Marla GoldbergCorrespondent IFebruary 27, 2008

On the surface the Washington Nationals may seem like the team with all the problems.

Their two best starters haven't been healthy in a year. Their first baseman hasn't played since 2006 because of a broken femur. Their new catcher was named in the Mitchell Report. One outfielder recorded a highly controversial rap song and the other outfielder is convicted of a number of criminal charges. 

Plus, the Nationals are struggling to open their new stadium on time.

Woo! They sound like a mess right?


Among the little inconveniences like a torn shoulder and a few misdemeanors they hold one of the league's most talented, underrated, and uncontroversial third baseman.

The kid's name is Ryan Wallace Zimmerman.

Zimmerman (Zim for short) grew up in Virginia Beach, VA and is only 23 years old. Zim, who was the Nationals first draft pick ever in 2005, made it to the majors only months after he was drafted fourth overall.

During his Rookie season he set the record for rookie RBI with 120.

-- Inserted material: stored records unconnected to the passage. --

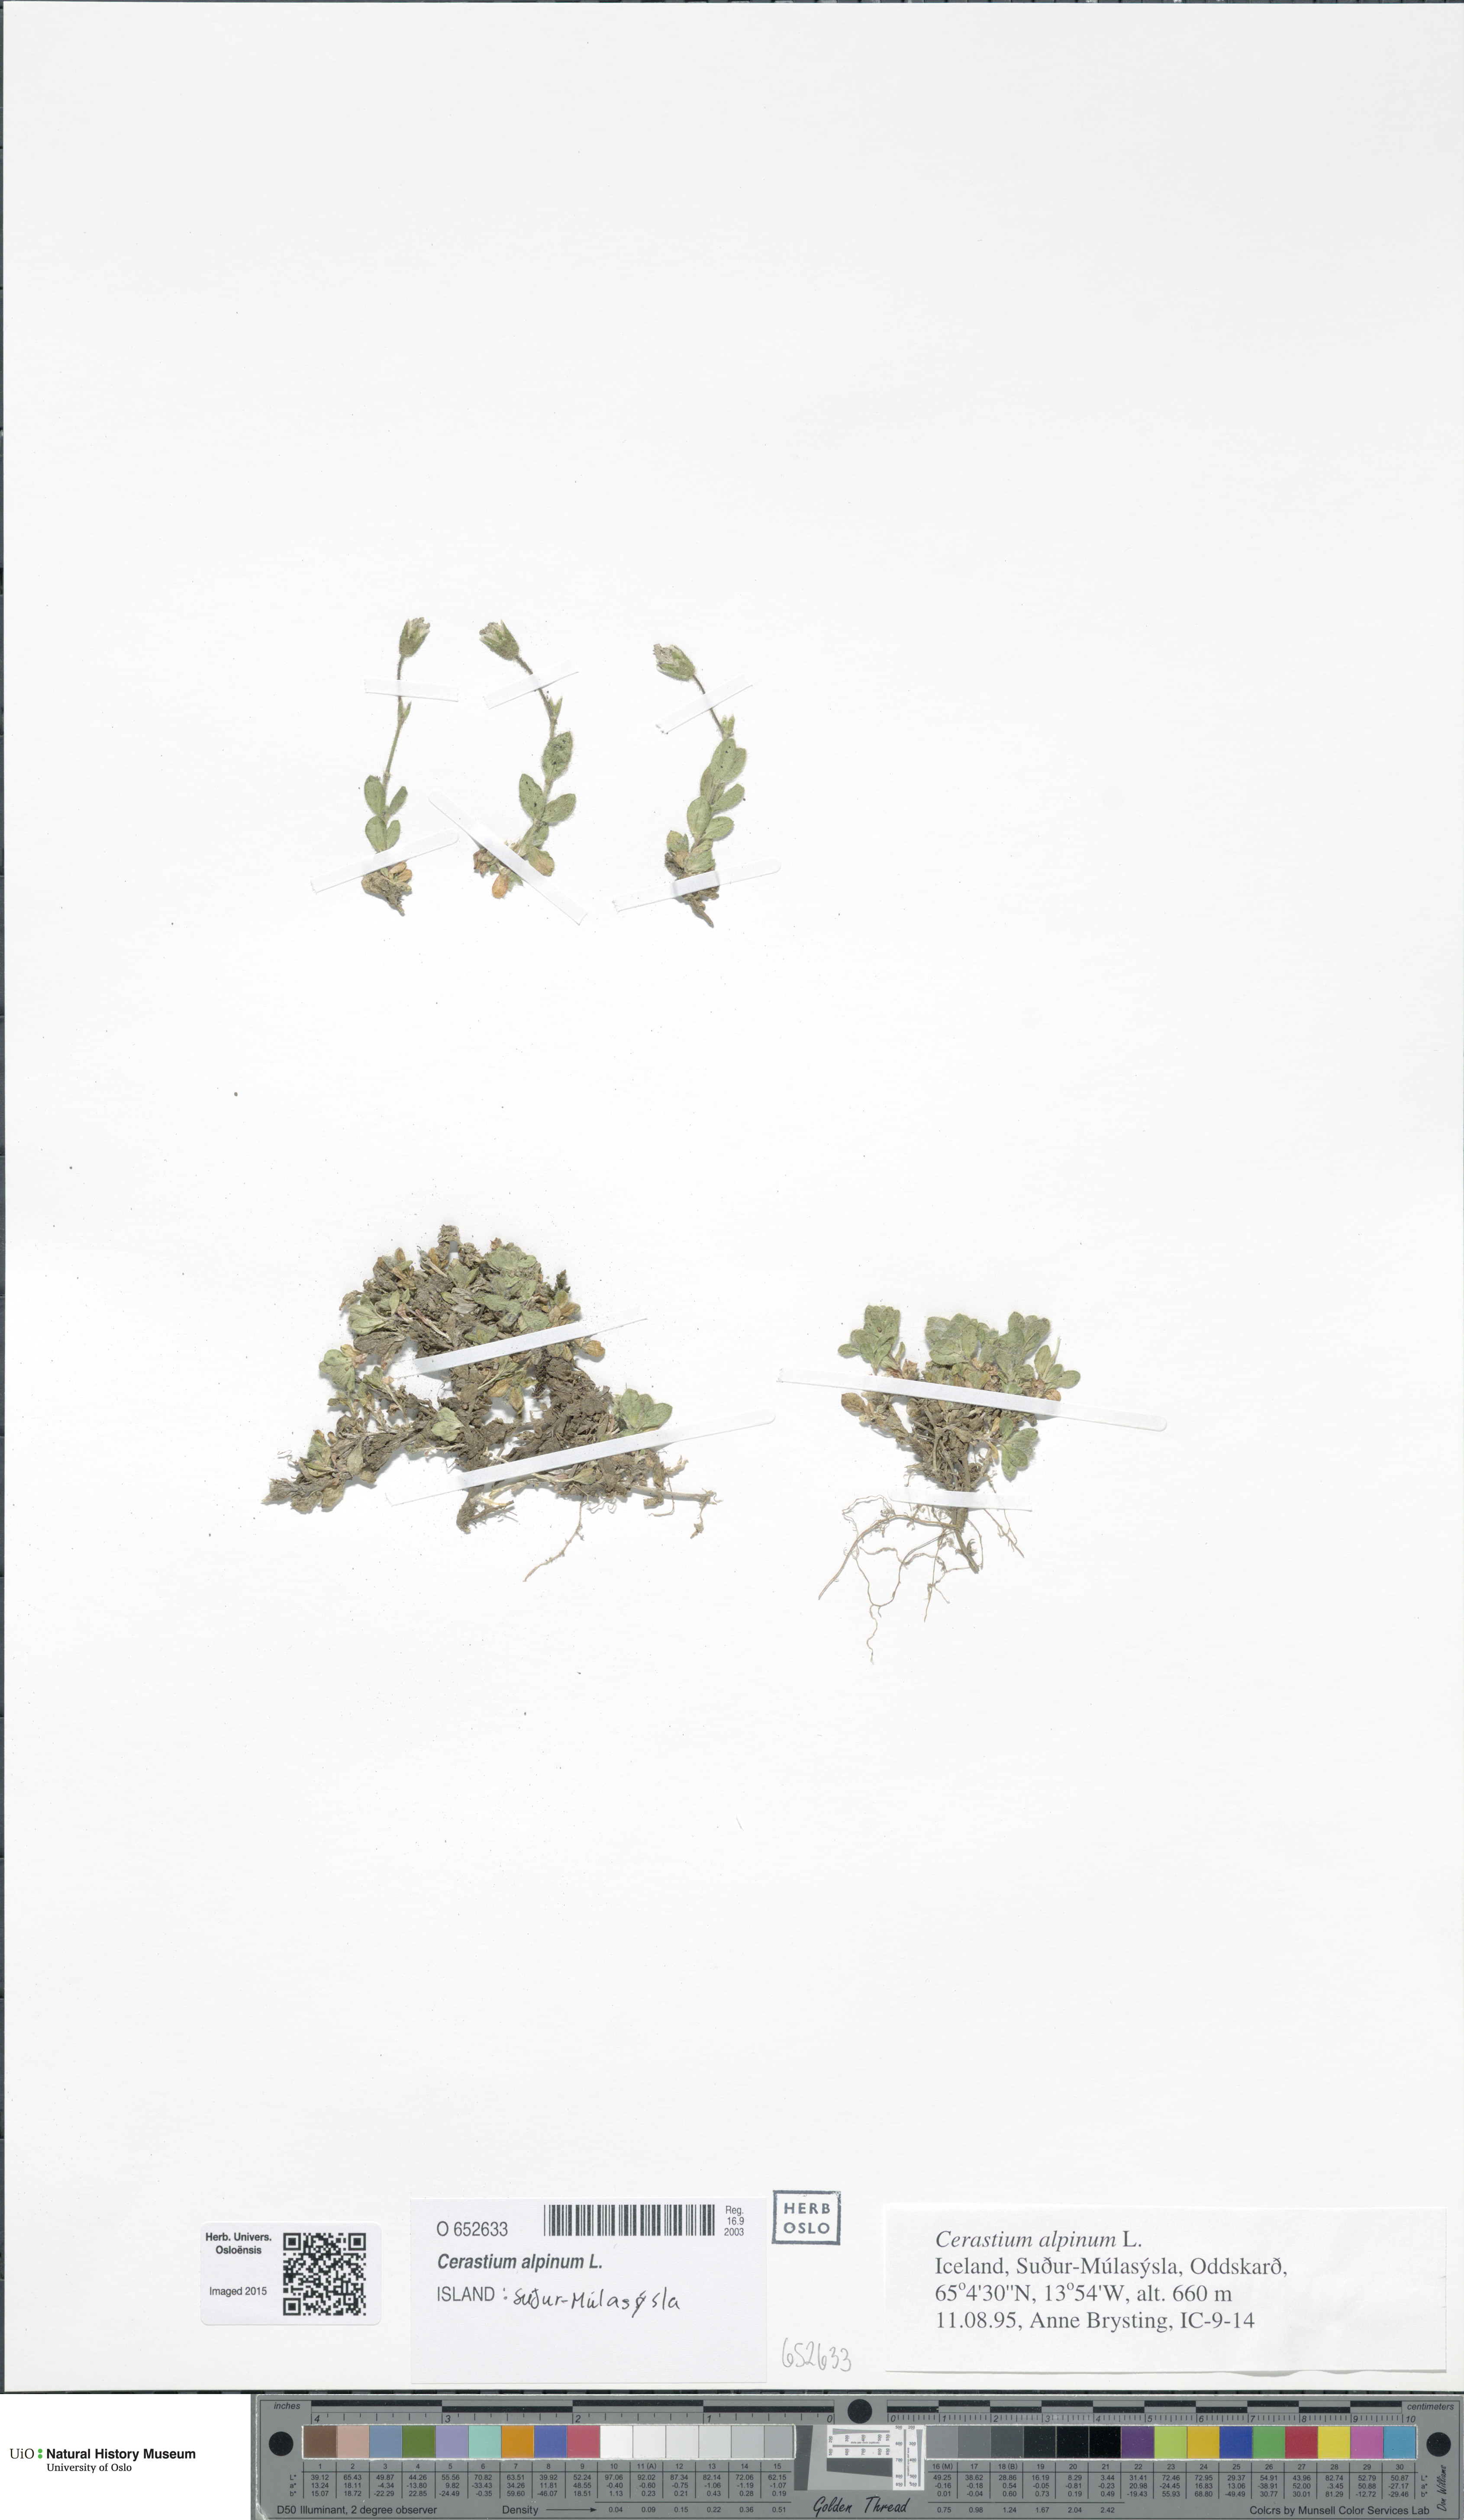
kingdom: Plantae
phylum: Tracheophyta
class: Magnoliopsida
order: Caryophyllales
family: Caryophyllaceae
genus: Cerastium
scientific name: Cerastium alpinum
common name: Alpine mouse-ear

In 2007 he became the first National to play in all 162 games and never let the crowd down with his amazing theatrics at third to rob player after player of a great hit.

Besides his obvious talent at third, he also has a knack for hitting game-winning hits and home runs on holidays.

Zimmerman had a fourth inning solo shot off Josh Towers on Father's Day, June 17, and snapped a 2-2 tie in an eventual 4-2 win at Toronto.

On July 4, 2006, Zim also hit a homerun in the ninth inning after the Nats were down to win the most notorious Nationals game against the hated New York Yankees. 

Not wanting to end his streak there, in 2007, after a three-hour rain delay, Zim crushed a grand slam to win a game in extra innings at 1:42 a.m. on Mother's Day against the Florida Marlins. 

Speaking of mothers, Zimmerman created the ziMS Foundations supporting the research of Multiple Sclerosis. His mother was diagnosed with the disease in 1995. 

Ryan isn't only an asset on the field; he's the glue that holds this disheveled team together.

He's the face of the franchise, and I think he will soon be the face of MLB. So if you happen to be flipping the channels on a lonely Friday night and see the Nats on TV, or you're visiting the Nation's Capital, look out for this kid because I know he'll be a superstar.